今月の小技:Report Builder

 Protein Family Summaryページの「Report Builder」は、タンパク質ヒットリスト表を作成・CSV出力するための便利ツールです。表示項目や表示条件を組み合わせてお客様のお好みに応じた表を作成することができますので、実際の検索結果ファイルを使って操作方法等をご説明します。

(1) ここ をクリックしてiTRAQ 8plexの検索結果を表示してください。[Sensitivity and FDR (reversed protein sequences]をクリックして展開し、[PSMs]をクリックして「Sequences」を選択し、[Adjust to]の右のリストから「1%」を選択して[Adjust to]ボタンを押し、ページが再表示された後に[Report Builder]タブをクリックしてください。

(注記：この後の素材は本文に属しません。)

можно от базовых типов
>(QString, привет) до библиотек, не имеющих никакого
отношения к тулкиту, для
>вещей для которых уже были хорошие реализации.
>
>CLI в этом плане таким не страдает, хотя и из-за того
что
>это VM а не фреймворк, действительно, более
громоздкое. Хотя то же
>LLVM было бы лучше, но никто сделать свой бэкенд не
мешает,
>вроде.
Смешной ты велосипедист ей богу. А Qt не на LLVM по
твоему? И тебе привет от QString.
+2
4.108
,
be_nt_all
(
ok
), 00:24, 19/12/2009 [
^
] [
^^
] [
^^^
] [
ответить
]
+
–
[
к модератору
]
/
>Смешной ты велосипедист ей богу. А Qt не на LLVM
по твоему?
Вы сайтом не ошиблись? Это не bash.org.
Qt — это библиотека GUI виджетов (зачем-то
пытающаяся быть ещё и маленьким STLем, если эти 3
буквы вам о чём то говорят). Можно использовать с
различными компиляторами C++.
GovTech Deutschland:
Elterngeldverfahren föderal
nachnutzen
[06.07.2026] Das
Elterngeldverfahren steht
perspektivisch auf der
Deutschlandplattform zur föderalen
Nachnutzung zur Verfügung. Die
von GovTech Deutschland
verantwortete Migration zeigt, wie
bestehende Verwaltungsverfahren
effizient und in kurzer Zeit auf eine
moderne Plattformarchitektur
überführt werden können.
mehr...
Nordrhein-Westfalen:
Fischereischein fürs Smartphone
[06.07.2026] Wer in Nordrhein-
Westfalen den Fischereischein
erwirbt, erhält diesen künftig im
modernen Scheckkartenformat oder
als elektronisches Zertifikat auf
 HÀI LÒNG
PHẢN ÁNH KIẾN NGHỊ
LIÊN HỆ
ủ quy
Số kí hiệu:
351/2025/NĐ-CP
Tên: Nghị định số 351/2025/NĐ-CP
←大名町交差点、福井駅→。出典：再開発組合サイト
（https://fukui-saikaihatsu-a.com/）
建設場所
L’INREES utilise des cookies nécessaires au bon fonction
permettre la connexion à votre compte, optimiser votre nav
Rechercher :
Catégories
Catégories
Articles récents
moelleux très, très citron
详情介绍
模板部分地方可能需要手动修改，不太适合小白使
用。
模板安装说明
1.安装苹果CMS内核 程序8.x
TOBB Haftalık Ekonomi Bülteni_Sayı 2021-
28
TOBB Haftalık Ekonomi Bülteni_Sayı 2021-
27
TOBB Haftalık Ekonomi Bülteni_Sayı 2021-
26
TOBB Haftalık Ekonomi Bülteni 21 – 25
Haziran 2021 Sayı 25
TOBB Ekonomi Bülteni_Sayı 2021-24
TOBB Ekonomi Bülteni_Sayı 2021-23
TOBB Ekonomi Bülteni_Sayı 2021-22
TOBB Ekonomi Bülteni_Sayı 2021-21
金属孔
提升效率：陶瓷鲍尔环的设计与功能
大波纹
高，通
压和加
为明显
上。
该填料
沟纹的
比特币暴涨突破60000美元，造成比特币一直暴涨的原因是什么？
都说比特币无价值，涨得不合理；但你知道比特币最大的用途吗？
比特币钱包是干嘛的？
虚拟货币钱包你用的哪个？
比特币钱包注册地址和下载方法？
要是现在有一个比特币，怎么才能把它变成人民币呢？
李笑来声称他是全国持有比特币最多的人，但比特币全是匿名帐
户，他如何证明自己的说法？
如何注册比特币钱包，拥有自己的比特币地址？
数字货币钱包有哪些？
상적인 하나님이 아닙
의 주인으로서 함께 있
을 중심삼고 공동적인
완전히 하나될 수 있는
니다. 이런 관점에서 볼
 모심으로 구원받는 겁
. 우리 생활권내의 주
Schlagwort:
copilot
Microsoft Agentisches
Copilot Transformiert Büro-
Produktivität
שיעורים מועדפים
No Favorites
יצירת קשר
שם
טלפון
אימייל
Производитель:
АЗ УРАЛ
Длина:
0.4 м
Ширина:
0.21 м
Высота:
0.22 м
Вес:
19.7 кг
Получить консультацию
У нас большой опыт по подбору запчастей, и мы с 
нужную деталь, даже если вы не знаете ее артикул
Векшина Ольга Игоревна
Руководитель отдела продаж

(2) ユニークで優位なペプチドが2つ以上が帰属するタンパク質を残すために、[Filters]をクリックして展開し、[Family]をクリックして「Num. of significant unique sequences」を選択して「> 1」に設定し、[Filter]ボタンを押してください。処理が進行し、指定条件にマッチした268個のタンパク質がリストされます。

(3) 表示項目とその順番を変更するために[Columns]をクリックして展開し、[Arrangement]右のリストから「<custom>」を選択してください。

(4) 左側の[Enabled]表からcontrolキーを押しながら「emPAI」と「Description」を選択し、[→]ボタンで右側の[Available]表に移動してください。

(5) 右側の[Available]表の[114/113]ブロックから、controlキーを押しながら「114/113」と「Number of peptide (114/113)」を選択してください。さらに他の[*/113]ブロックからも同様の項目を選択し、[←]ボタンで[Enabled]表に移動してください。[Apply]ボタンを押すと[Enable]表の内容が反映されたタンパク質リストが表示されます。

(6) 表示項目の順番を変更する場合は[Columns]の[Enabled]表から対応する項目をクリックして選択し、[↑]と[↓]ボタンで調整してください。

 併せて ヘルプページ もご覧ください。